**Exercise prompt**: In the records below, the line containing "Identify the document" marks the start. Copy that line and everything after it exactly, through the last line.

**Provided data**:

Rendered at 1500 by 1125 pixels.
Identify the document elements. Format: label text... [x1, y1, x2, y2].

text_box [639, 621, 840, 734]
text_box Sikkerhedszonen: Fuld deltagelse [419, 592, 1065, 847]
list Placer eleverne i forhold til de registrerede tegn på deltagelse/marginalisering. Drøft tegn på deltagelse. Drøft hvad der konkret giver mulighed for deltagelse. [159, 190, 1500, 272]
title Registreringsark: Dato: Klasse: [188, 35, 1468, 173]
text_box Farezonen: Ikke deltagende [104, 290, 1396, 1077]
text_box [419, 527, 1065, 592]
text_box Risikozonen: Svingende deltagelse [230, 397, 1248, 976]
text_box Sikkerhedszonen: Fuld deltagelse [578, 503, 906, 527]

**Expected output**:
Identify the document elements. Format: label text... [x1, y1, x2, y2].

text_box [639, 621, 840, 734]
text_box Sikkerhedszonen: Fuld deltagelse [419, 592, 1065, 847]
list Placer eleverne i forhold til de registrerede tegn på deltagelse/marginalisering. Drøft tegn på deltagelse. Drøft hvad der konkret giver mulighed for deltagelse. [159, 190, 1500, 272]
title Registreringsark: Dato: Klasse: [188, 35, 1468, 173]
text_box Farezonen: Ikke deltagende [104, 290, 1396, 1077]
text_box [419, 527, 1065, 592]
text_box Risikozonen: Svingende deltagelse [230, 397, 1248, 976]
text_box Sikkerhedszonen: Fuld deltagelse [578, 503, 906, 527]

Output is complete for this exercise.